In context: Many users favored Amazon's earlier Fire TV devices over Apple TV and Roku because Amazon's Android-based Fire OS supported unofficial Android apps – though that same openness also drew accusations of enabling piracy. Now, as Amazon shifts to a more closed operating system, one of its executives is leaning on a familiar defense: "protecting users."

In a recent interview with Cord Busters, Aidan Marcuss, Amazon's VP of Fire TV, warned that sideloaded apps can carry malware and enable piracy. He stopped short of explicitly linking piracy concerns to the decision to restrict sideloading on newer Fire TV devices, but the connection is hard to miss.

The change came with Amazon's switch to a new operating system last fall. Because the company's previous platform, Fire OS, was forked from Android, it could run apps from outside Amazon's app store, the Google Play Store, or any other source, giving Fire TV sticks access to a broader range of software than Roku or Apple TV.

That changed with the budget-priced Fire TV Stick 4K Select, unveiled last September and released the following month, which introduced Amazon's new Vega OS. The Linux-based system improves performance and supports more modern apps, but limits users to Amazon's own app store. According to the company's developer website, Vega is set to become the standard across future Fire TV sticks.

As Ars Technica notes, content providers and researchers have long blamed sideloaded Fire TV apps as a driver of piracy, particularly unofficial sports streams. Marcuss didn't address that directly, but he framed Vega as a way to both protect users and push the platform forward.
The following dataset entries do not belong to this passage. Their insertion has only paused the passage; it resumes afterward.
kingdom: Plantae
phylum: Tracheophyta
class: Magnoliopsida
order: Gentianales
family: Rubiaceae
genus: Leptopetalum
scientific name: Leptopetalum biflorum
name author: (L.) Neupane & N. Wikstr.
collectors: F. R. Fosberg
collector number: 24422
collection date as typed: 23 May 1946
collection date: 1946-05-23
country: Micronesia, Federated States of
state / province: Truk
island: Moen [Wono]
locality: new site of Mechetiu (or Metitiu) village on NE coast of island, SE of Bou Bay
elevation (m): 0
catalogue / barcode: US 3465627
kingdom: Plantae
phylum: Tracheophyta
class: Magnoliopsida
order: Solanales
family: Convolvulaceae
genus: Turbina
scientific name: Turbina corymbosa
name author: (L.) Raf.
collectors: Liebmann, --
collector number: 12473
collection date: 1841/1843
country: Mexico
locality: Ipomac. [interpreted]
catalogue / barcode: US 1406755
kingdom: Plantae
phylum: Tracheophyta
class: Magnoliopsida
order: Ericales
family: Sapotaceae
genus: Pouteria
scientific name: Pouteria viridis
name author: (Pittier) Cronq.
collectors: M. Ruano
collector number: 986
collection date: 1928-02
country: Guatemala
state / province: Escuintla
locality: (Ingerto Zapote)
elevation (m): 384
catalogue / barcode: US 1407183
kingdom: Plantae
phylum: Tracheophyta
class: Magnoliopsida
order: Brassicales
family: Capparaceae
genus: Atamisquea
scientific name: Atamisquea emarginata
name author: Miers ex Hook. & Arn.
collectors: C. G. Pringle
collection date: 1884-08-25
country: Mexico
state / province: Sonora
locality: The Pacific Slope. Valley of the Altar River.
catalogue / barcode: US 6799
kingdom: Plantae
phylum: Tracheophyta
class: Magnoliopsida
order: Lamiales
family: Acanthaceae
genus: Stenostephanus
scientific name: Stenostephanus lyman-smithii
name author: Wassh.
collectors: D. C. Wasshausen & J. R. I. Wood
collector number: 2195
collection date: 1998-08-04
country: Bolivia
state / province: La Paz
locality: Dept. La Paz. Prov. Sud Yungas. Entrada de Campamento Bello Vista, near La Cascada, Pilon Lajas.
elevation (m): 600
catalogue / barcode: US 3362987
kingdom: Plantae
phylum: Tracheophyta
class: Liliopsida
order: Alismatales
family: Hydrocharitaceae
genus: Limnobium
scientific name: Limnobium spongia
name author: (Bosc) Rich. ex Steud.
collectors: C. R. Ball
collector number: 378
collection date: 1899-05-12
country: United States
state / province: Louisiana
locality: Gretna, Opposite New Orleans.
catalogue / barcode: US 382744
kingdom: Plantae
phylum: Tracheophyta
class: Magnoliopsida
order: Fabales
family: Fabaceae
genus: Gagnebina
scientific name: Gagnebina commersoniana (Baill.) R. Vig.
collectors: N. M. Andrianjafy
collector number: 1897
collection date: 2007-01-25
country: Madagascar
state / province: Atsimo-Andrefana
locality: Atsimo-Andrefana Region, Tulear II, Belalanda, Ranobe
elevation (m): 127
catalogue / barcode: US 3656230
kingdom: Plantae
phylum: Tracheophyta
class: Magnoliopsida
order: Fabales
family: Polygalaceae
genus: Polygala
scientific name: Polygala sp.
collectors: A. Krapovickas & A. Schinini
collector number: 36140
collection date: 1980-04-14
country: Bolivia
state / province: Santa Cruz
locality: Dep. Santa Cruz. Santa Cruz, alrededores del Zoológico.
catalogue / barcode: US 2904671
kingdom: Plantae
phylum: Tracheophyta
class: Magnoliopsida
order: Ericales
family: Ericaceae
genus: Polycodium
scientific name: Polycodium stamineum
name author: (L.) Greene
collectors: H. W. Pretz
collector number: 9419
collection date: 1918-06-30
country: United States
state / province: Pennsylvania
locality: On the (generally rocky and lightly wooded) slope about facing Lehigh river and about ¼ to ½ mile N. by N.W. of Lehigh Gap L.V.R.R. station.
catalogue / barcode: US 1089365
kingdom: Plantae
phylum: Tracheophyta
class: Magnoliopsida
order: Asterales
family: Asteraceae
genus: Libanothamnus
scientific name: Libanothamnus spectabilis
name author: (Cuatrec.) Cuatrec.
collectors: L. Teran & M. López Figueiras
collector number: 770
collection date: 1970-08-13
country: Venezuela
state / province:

The reasoning mirrors arguments Apple has made for years. Whenever regulators push the company to open up iPhone and iPad software ecosystems, Apple warns that doing so raises the risk of malware and scams.

Google is following a similar, if softer, path with Android. Sideloading won't disappear entirely on future Android devices, but Google is adding new friction around it.

Developer registration has been rolling out since earlier this year, and starting in September, apps in select markets will need to come from verified developers to install normally. A parallel safeguard – a multi-step "advanced flow" for installing apps from unregistered developers – is set to launch for users in August, with the broader verification requirement expanding globally next year. The extra steps are designed to deter all but the most savvy power users.

Ars also notes that registered Fire TV developers can still sideload apps on Vega. Whether that process is as simple as, say, entering developer mode to access unofficial apps on a Meta Quest headset remains to be seen.